A: There are all of these big systems that would naturally invite the interest of an author—the healthcare system, the education system, the federal government. The problem is: how do you carve a story out of them? I wouldn’t even know were to begin, in creating a narrative that would begin to inform us about that system.

I do have thoughts, though. I think the system has evolved, and sort of squeezed out of itself, a sense of noblesse oblige. The Princeton motto is “Princeton in the nation’s service.” It goes back like 200 years. There was a time for Princeton students, when one of the most desirable courses of study was public administration: there was an idea where you’d go into public service when you came out of Princeton. That’s all withered and died, and in its place has risen departments of financial engineering.

At the same time, the old-fashioned elitist admission system has been replaced by a meritocratic one. And the kids who get in are now even less inclined to think that someone has done them a favour, that they owe something to the society because they have been gifted this position. Instead, they say “I’ve worked my ass off for this, and I don’t owe anybody anything. Whatever I get, I’m owed.”

Coupled with, you have many more people that go to schools like Princeton that need to take out loans to go there, and so when they come out the other end they don’t have much choice but to go make money. Or at least it’s harder not to take the job at Goldman Sachs.

I do think the system of higher education has gotten at cross-purposes with the rest of the society. It has gotten really good at generating people who go out and do really well for themselves inside of screwed-up systems, and less good at creating public spirited leaders.

But this is by degree. It still generates those kinds of people, but the pressures have gone the wrong way.

Q: Do you know the book Winners Take All, by Anand Giridharadas, which just came out?

A: Funny you say that—I just bought it! I will read it.
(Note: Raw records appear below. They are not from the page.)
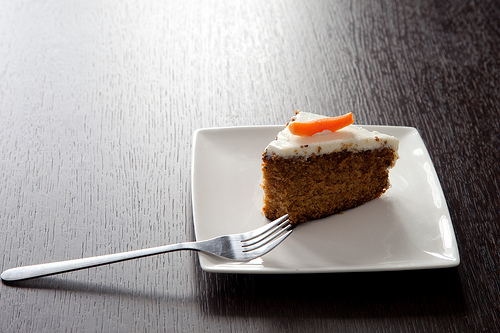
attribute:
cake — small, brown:
[264, 113, 395, 225]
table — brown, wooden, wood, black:
[2, 0, 499, 329]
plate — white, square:
[191, 123, 461, 268]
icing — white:
[266, 110, 400, 154]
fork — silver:
[2, 214, 292, 278]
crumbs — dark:
[294, 138, 389, 155]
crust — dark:
[270, 198, 368, 224]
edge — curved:
[0, 267, 15, 282]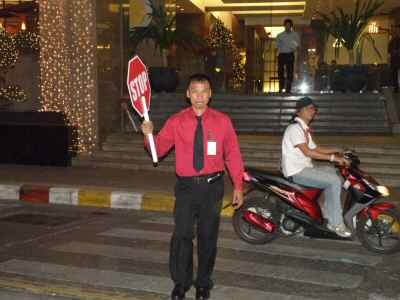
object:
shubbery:
[0, 23, 40, 103]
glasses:
[300, 106, 318, 114]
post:
[39, 0, 97, 156]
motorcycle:
[222, 143, 400, 255]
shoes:
[170, 285, 192, 300]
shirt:
[142, 105, 244, 192]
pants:
[167, 169, 225, 292]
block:
[19, 184, 54, 205]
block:
[77, 186, 113, 209]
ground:
[0, 162, 399, 299]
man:
[137, 72, 245, 298]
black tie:
[192, 114, 205, 173]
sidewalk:
[0, 164, 399, 233]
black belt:
[175, 170, 226, 185]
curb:
[0, 182, 399, 231]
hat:
[295, 96, 313, 109]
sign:
[126, 53, 158, 163]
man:
[278, 96, 353, 238]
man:
[272, 18, 302, 95]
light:
[368, 21, 379, 35]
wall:
[300, 0, 391, 66]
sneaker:
[326, 220, 353, 238]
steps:
[70, 93, 400, 188]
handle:
[141, 96, 159, 164]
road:
[0, 196, 399, 298]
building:
[0, 0, 399, 188]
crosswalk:
[0, 210, 399, 299]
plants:
[128, 0, 213, 93]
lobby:
[203, 0, 390, 95]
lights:
[75, 67, 81, 73]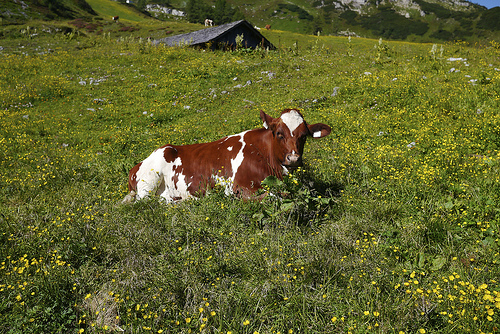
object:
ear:
[307, 123, 331, 139]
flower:
[361, 307, 371, 317]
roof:
[157, 18, 281, 51]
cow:
[120, 108, 331, 207]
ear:
[259, 109, 272, 128]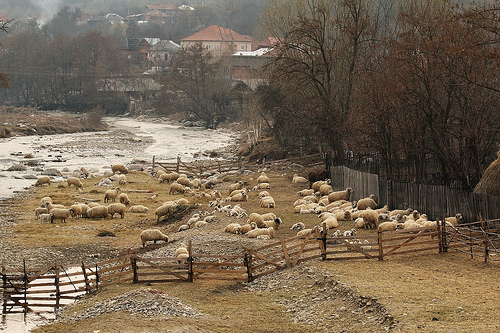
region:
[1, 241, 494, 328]
a small wooden fence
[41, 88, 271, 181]
a body of water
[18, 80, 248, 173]
rocks in a body of water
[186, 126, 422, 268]
sheep laying down on the ground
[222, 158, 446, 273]
sheep laying down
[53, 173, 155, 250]
sheep eating grass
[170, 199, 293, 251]
baby sheep laying down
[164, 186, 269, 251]
baby sheep laying down on the ground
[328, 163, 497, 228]
a big wooden fence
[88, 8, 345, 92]
buildings behind a fence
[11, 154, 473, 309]
several sheep within a fence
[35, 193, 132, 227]
several sheep eating hay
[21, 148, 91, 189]
several sheep beside the water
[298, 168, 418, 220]
several sheep along a fence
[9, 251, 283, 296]
a crooked wooden fence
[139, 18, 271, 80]
several buildings on a hillside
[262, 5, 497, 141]
several trees in a row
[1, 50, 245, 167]
a small river along a wooded area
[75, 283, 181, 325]
a large pile of rocks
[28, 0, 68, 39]
smoke rising from the trees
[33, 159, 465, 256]
a pen full of sheep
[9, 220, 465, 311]
a wooden fenced in pen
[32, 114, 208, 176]
a stream of running water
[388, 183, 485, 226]
a gray wooden fence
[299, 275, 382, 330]
a rocky bank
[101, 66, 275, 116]
buildings in the distance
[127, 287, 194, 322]
a rocky mound of grass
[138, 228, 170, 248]
a sheep eating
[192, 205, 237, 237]
sheep sleeping on the rocks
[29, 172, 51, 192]
a sheep drinking water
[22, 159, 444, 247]
Many sheep are grazing.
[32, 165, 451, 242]
The sheep are in the fence.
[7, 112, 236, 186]
The river has rushing water.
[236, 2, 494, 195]
The trees are bare.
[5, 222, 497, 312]
The fence is wood.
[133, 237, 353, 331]
The ground has rocks.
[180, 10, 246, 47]
The roof is red.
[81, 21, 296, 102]
The houses are covered by the trees.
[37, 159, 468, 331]
The grass is dead.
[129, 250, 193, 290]
a wooden gate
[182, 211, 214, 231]
lambs asleep on rocks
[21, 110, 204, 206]
a stream of water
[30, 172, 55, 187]
a lamb drinking water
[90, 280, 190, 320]
a pile of stones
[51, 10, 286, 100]
a town in the distance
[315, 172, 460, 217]
a gray wooden fence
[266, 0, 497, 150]
leaf less trees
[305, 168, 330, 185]
a brown horse by the fence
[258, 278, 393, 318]
a bank of rock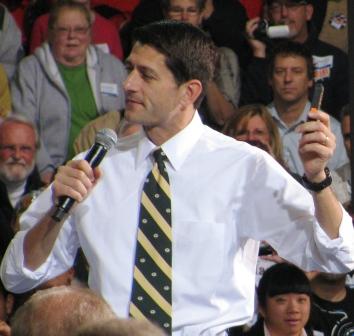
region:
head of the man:
[89, 13, 230, 138]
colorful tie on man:
[96, 155, 198, 310]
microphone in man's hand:
[22, 127, 129, 230]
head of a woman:
[243, 258, 327, 334]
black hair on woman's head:
[257, 254, 322, 296]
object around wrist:
[280, 147, 345, 208]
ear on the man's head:
[161, 56, 222, 124]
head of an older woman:
[20, 5, 107, 85]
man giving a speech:
[1, 3, 352, 333]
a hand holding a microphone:
[41, 117, 120, 243]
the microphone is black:
[42, 122, 122, 235]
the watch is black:
[297, 163, 335, 194]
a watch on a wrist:
[298, 162, 338, 198]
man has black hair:
[247, 252, 322, 334]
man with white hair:
[1, 111, 50, 203]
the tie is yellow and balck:
[128, 143, 180, 333]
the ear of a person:
[178, 74, 207, 112]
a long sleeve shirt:
[2, 113, 352, 334]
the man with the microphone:
[2, 19, 353, 335]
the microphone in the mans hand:
[53, 123, 118, 221]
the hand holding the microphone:
[51, 158, 104, 208]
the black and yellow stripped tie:
[129, 145, 174, 334]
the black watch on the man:
[301, 166, 333, 193]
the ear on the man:
[184, 79, 202, 109]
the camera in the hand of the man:
[252, 16, 289, 40]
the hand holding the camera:
[245, 15, 265, 58]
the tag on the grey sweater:
[97, 81, 118, 94]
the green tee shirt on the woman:
[56, 62, 101, 161]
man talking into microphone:
[2, 16, 353, 335]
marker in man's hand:
[301, 78, 328, 149]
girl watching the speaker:
[246, 262, 321, 334]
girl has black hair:
[253, 256, 316, 302]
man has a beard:
[0, 155, 36, 184]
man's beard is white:
[2, 157, 35, 183]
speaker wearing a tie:
[121, 148, 181, 334]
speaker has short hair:
[132, 14, 217, 114]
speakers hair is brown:
[131, 15, 216, 113]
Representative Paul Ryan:
[1, 21, 352, 335]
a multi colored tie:
[127, 148, 173, 335]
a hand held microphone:
[51, 126, 116, 223]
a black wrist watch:
[301, 165, 332, 192]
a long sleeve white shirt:
[0, 107, 353, 335]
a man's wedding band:
[322, 135, 329, 144]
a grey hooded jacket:
[10, 39, 129, 176]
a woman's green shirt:
[53, 62, 96, 155]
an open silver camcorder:
[254, 15, 286, 39]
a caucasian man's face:
[120, 23, 214, 128]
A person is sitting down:
[228, 108, 276, 150]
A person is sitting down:
[241, 268, 310, 332]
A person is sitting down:
[306, 255, 352, 334]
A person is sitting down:
[259, 46, 346, 186]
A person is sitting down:
[252, 6, 342, 127]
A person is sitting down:
[14, 2, 132, 159]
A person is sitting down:
[0, 118, 48, 209]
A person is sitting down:
[17, 280, 65, 332]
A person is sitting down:
[80, 306, 152, 334]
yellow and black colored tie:
[128, 148, 178, 335]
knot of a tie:
[147, 147, 167, 165]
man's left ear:
[179, 75, 204, 112]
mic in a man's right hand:
[44, 123, 121, 220]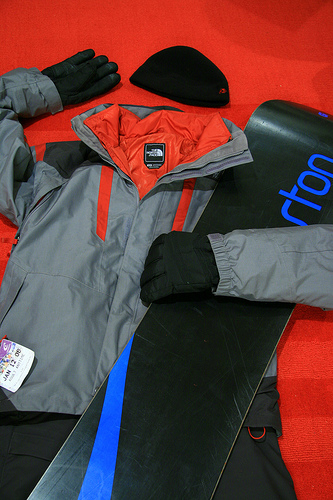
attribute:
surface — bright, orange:
[0, 0, 331, 494]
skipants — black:
[104, 296, 302, 498]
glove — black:
[137, 231, 219, 307]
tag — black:
[143, 142, 164, 169]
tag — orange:
[249, 416, 276, 443]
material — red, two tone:
[1, 0, 332, 498]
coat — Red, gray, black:
[3, 44, 320, 498]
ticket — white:
[0, 334, 36, 395]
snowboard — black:
[73, 98, 330, 498]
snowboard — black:
[22, 64, 326, 498]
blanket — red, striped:
[289, 342, 330, 405]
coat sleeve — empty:
[153, 228, 332, 296]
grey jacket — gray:
[0, 65, 331, 430]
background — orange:
[19, 16, 331, 342]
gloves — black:
[45, 40, 220, 306]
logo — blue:
[272, 149, 318, 203]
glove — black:
[136, 226, 216, 307]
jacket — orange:
[132, 119, 195, 142]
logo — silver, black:
[139, 143, 170, 178]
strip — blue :
[74, 327, 141, 498]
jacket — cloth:
[0, 56, 322, 431]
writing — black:
[4, 347, 25, 378]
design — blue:
[85, 358, 131, 474]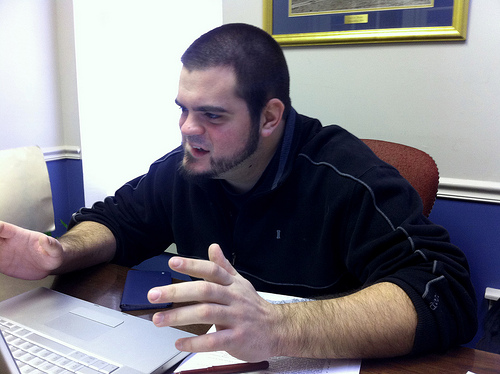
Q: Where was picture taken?
A: Conference room.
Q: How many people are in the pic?
A: One.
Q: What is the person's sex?
A: Male.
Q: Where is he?
A: In a chair.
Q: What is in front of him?
A: A table.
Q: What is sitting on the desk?
A: A laptop computer.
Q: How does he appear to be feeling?
A: Frustrated.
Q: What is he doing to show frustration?
A: His facial expression.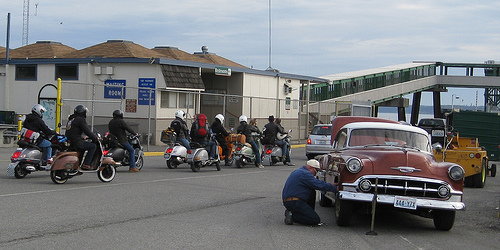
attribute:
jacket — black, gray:
[60, 110, 111, 153]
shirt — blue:
[269, 148, 333, 238]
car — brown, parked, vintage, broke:
[308, 76, 495, 221]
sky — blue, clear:
[70, 15, 187, 42]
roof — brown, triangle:
[15, 30, 271, 65]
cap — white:
[299, 143, 342, 185]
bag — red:
[185, 97, 222, 158]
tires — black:
[322, 186, 362, 228]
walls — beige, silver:
[77, 66, 249, 155]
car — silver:
[281, 113, 349, 173]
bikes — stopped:
[23, 123, 305, 186]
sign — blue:
[85, 67, 183, 118]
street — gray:
[67, 158, 269, 239]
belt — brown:
[279, 192, 304, 210]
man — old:
[288, 155, 333, 181]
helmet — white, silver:
[171, 110, 197, 124]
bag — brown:
[219, 125, 253, 149]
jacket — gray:
[167, 116, 193, 146]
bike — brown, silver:
[39, 131, 151, 218]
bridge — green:
[314, 68, 458, 109]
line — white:
[123, 171, 221, 192]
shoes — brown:
[123, 162, 171, 188]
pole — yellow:
[45, 60, 107, 198]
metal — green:
[451, 106, 496, 158]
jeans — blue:
[259, 179, 339, 244]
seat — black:
[101, 129, 138, 146]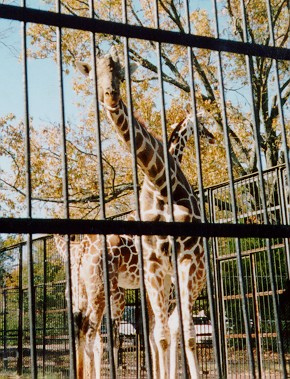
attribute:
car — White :
[191, 314, 214, 345]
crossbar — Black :
[5, 10, 289, 54]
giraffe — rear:
[43, 218, 127, 377]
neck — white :
[152, 128, 188, 177]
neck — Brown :
[107, 104, 177, 197]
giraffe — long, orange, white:
[81, 33, 227, 258]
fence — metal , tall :
[5, 7, 288, 350]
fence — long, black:
[0, 236, 285, 378]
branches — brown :
[134, 42, 220, 108]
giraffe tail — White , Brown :
[71, 241, 85, 336]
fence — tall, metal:
[10, 6, 279, 375]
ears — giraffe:
[69, 52, 137, 78]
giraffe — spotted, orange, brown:
[31, 40, 243, 373]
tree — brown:
[30, 1, 288, 162]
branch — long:
[235, 14, 274, 125]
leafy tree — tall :
[16, 1, 283, 224]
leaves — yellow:
[18, 18, 287, 216]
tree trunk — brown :
[205, 179, 281, 231]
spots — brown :
[118, 242, 131, 262]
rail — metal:
[221, 289, 285, 301]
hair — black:
[70, 307, 87, 328]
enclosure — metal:
[4, 3, 288, 376]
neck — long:
[94, 79, 189, 207]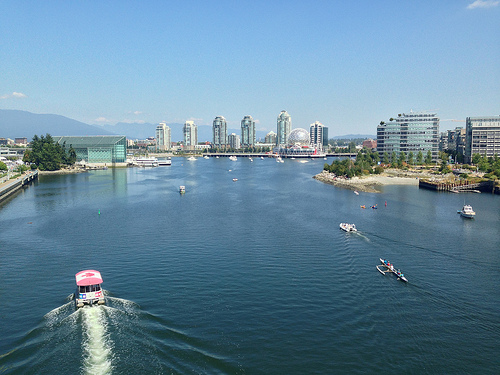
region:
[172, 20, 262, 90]
sky above the buildings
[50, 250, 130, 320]
boat in the water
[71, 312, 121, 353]
white water behind boat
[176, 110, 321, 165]
buildings in the background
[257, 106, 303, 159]
tall building in the distance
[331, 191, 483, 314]
three boats in the water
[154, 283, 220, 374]
ripples in the water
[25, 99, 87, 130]
mountain in the distance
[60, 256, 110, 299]
top of the boat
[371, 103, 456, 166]
buildig with many windows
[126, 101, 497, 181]
buildings along the shore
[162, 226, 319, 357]
body of water with boats in it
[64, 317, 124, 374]
stream of water from boat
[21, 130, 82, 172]
set of trees on shore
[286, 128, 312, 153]
globular building on shore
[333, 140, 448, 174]
island of trees on land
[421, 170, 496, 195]
protruding deck into water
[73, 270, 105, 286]
symbol on top of boat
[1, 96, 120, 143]
mountains in the far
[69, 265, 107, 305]
The boat with the pink canopy.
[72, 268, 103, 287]
The pink canopy on the boat.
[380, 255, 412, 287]
The long row boat.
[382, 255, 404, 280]
The people sitting in the long row boat.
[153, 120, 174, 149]
The short tan building located on the left in the middle line up of buildings.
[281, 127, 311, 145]
The round structure in the middle near the buildings.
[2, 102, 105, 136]
The mountain on the left.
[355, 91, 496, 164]
The buildings on the right.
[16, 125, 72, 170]
The trees on the left.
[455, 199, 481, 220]
The boat on the right.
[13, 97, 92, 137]
mountain in the background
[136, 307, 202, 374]
ripples in the water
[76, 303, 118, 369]
white water behind the boat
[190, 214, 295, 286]
water under the boats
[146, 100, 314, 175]
buildings in the distance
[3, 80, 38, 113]
white cloud in the sky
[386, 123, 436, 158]
windows on the building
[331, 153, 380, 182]
trees next to the water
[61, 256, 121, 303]
boat with red top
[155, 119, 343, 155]
buildings along water shore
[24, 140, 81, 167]
trees beside the water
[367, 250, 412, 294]
people rowing in a kayak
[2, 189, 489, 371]
body of water in a city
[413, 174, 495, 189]
boating dock near water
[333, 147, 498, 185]
shrubbery beside the water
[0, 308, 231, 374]
water ripples from the boat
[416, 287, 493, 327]
water ripples from kayak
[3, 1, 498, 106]
blue clear sky with no clouds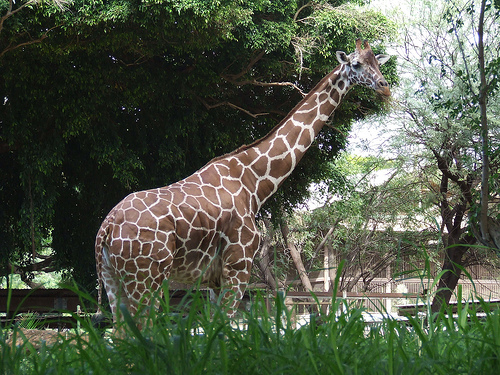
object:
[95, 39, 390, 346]
giraffe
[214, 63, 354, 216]
neck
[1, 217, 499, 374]
grass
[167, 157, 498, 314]
building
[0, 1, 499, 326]
background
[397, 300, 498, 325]
bench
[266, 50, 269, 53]
leaf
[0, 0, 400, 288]
tree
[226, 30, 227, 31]
leaf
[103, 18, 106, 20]
leaf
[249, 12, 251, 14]
leaf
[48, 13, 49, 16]
leaf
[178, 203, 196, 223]
patch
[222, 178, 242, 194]
patch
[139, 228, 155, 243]
patch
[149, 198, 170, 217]
patch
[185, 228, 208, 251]
patch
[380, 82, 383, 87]
nostril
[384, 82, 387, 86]
nostril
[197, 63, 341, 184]
mane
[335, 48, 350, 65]
ear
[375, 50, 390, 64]
ear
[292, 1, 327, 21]
branch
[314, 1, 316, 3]
leaf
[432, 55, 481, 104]
branch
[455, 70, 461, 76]
leaf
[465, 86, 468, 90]
leaf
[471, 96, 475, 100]
leaf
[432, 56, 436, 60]
leaf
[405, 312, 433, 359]
blade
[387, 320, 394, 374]
blade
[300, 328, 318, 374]
blade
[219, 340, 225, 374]
blade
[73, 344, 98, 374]
blade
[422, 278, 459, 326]
trunk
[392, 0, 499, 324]
tree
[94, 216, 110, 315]
tail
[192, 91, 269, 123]
branch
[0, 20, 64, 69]
branch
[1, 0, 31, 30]
branch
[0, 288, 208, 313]
wall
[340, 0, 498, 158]
sky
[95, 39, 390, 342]
skin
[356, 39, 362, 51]
horn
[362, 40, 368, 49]
horn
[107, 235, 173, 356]
behind leg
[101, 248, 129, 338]
behind leg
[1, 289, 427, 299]
railing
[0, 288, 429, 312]
fence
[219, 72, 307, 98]
branch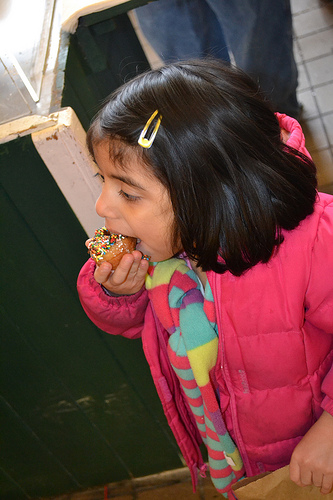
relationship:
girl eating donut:
[77, 59, 331, 468] [88, 231, 141, 267]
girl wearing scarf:
[77, 59, 331, 468] [147, 260, 244, 494]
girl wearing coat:
[77, 59, 331, 468] [75, 192, 332, 474]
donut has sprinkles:
[88, 231, 141, 267] [90, 232, 123, 259]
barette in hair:
[135, 108, 167, 146] [96, 68, 301, 256]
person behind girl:
[137, 3, 304, 109] [77, 59, 331, 468]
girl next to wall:
[77, 59, 331, 468] [0, 134, 197, 481]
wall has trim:
[0, 134, 197, 481] [30, 121, 96, 228]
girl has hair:
[77, 59, 331, 468] [96, 68, 301, 256]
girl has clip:
[77, 59, 331, 468] [135, 108, 167, 146]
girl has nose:
[77, 59, 331, 468] [96, 188, 118, 217]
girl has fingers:
[77, 59, 331, 468] [97, 257, 150, 298]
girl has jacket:
[77, 59, 331, 468] [75, 192, 332, 474]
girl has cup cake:
[77, 59, 331, 468] [88, 231, 141, 267]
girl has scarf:
[77, 59, 331, 468] [147, 260, 244, 494]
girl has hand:
[77, 59, 331, 468] [286, 431, 331, 495]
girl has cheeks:
[77, 59, 331, 468] [142, 211, 176, 251]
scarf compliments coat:
[147, 260, 244, 494] [75, 192, 332, 474]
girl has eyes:
[77, 59, 331, 468] [121, 188, 146, 200]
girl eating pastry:
[77, 59, 331, 468] [88, 234, 128, 258]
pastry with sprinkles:
[88, 234, 128, 258] [90, 232, 123, 259]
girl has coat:
[77, 59, 331, 468] [75, 192, 332, 474]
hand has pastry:
[286, 431, 331, 495] [88, 234, 128, 258]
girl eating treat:
[77, 59, 331, 468] [88, 231, 141, 267]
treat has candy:
[88, 231, 141, 267] [88, 227, 127, 249]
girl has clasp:
[77, 59, 331, 468] [135, 108, 167, 146]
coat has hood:
[75, 192, 332, 474] [249, 106, 316, 179]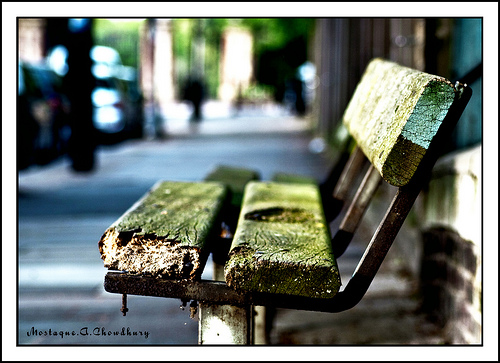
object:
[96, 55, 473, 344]
bench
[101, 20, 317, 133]
sun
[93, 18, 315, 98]
tree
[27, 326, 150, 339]
name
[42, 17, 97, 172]
pole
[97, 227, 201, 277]
edge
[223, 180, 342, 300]
wood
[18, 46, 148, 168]
car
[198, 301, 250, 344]
leg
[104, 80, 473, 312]
brace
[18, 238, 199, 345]
lower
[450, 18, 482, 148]
window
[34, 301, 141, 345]
bottom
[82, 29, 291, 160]
background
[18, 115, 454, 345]
ground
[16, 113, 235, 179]
curb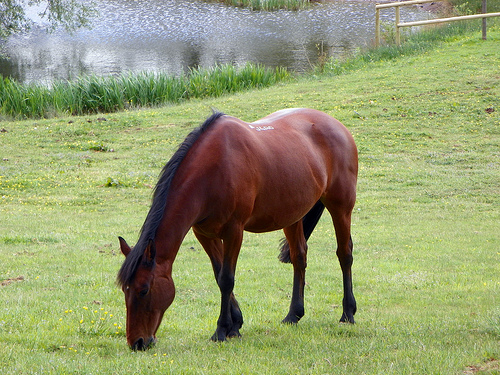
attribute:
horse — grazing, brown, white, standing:
[114, 105, 360, 352]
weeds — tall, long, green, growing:
[0, 62, 291, 121]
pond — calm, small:
[0, 0, 440, 84]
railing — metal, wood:
[374, 0, 499, 54]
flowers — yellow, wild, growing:
[57, 304, 175, 369]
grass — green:
[0, 16, 499, 374]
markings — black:
[207, 256, 356, 341]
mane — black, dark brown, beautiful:
[117, 109, 222, 286]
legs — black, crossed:
[195, 180, 357, 341]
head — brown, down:
[122, 249, 176, 351]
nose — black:
[129, 335, 158, 349]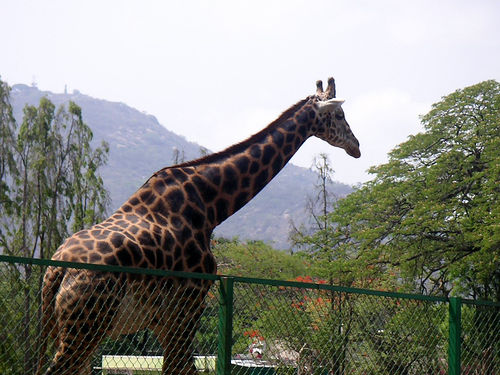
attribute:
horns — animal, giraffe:
[308, 77, 337, 98]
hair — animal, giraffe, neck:
[158, 92, 313, 174]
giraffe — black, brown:
[26, 93, 362, 341]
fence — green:
[10, 259, 468, 370]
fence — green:
[18, 253, 449, 373]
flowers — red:
[296, 262, 346, 316]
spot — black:
[162, 180, 194, 220]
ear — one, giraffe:
[310, 95, 347, 111]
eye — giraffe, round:
[324, 103, 347, 122]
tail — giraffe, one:
[26, 260, 69, 354]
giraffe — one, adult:
[56, 80, 369, 360]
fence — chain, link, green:
[228, 278, 458, 371]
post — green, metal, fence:
[212, 275, 250, 363]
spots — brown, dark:
[119, 201, 194, 261]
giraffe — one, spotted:
[53, 68, 363, 330]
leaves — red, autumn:
[271, 260, 357, 344]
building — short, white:
[224, 317, 305, 373]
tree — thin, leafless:
[287, 156, 357, 273]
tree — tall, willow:
[13, 92, 107, 237]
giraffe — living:
[40, 54, 328, 326]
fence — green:
[183, 251, 453, 372]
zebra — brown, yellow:
[40, 85, 314, 356]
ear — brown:
[306, 71, 376, 143]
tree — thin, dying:
[267, 147, 397, 355]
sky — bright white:
[113, 9, 336, 137]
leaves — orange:
[281, 272, 377, 368]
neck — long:
[148, 95, 357, 251]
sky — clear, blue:
[105, 21, 325, 141]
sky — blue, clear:
[85, 22, 307, 139]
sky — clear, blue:
[159, 25, 321, 146]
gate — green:
[65, 248, 364, 366]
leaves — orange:
[244, 242, 383, 364]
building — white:
[97, 346, 280, 373]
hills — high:
[6, 77, 369, 240]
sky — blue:
[2, 6, 496, 113]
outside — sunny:
[6, 8, 498, 373]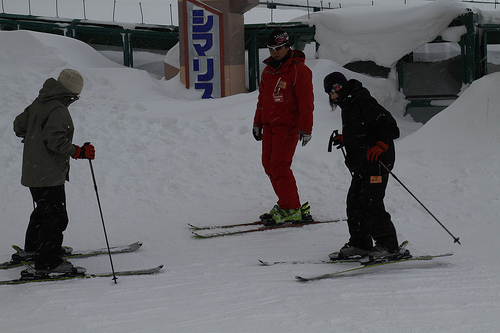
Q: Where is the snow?
A: On the ground.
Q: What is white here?
A: Snow.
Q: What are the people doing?
A: Standing.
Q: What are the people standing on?
A: Skis.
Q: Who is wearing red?
A: A man.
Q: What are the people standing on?
A: SKIS.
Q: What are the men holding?
A: Ski poles.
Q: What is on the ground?
A: Snow.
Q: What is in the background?
A: Sign.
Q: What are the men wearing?
A: Snowsuits.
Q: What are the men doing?
A: Skiing.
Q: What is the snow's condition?
A: Freshly fallen.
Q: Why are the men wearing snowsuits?
A: To keep warm.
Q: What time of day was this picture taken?
A: Dusk.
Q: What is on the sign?
A: Asian characters.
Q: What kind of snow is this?
A: White snow.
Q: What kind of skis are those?
A: Black skis.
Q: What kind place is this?
A: A ski resort.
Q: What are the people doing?
A: Standing.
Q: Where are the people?
A: Ski resort.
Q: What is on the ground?
A: Snow.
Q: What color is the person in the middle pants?
A: Red.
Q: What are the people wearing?
A: Hats.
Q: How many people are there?
A: Three.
What he’s on to, it sounds like to me, is the same thing that Steve Bannon was on to. This feeling that elites have betrayed the society. Or this feeling that they have somehow become detached from the society.

Q: Well, he gets in to the idea of incentives and how young people who are finishing up a degree never have an opportunity to go in to public service. I think you’d enjoy it. It’s a little more prescriptive than what you’d typically write.

A: I never go in thinking I’m going to solve the problem. I don’t feel comfortable in that role. I’ve always felt more interested in other things than fixing problems.

Q: You’re consistently able to write about something seemingly broad—like the national psychology of a country like Greece or Iceland—without seemingly ever getting accused of over-generalizing people. How do you ensure that you’re not painting with too-broad strokes? How do you respond to blowback from, say, Greece and Italy? 

A: You can’t write anything people like without other people not liking it. Nobody I wrote about liked the description of themselves. And the only people who actually embraced the description of themselves that I offered were the Irish. Because the Irish are the one group left that wallow in their cultural stereotype. The Greeks were a little bit of an exception, because the bottom of the Greeks’ story is Greeks’ mistrust of other Greeks. When Greeks responded to it, they responded with enthusiasm because they thought I was talking about the other Greeks.

The Icelanders feel like: “You’re not allowed in our country anymore.”

Q: As you’re writing, do you ever consider if a given book is going to be a hit, or turned into a movie?

A: The opposite almost. My experience with the movie industry has been so quixotic. Two of the three books that have been made are so obviously not movie material. The experience I’ve had is that the more you make a book to be not like a movie, the more likely it is to become one. So don’t worry about it!

I judge the intensity of my own feelings on the subject. The more that I care about the thing, the more likely it is that other people are gonna care about the thing. The only way I can monitor the future market of the book is just by monitoring my own feelings. If I’m enthusiastic about something, the rest will take care of itself.

This conversation has been edited and condensed for clarity.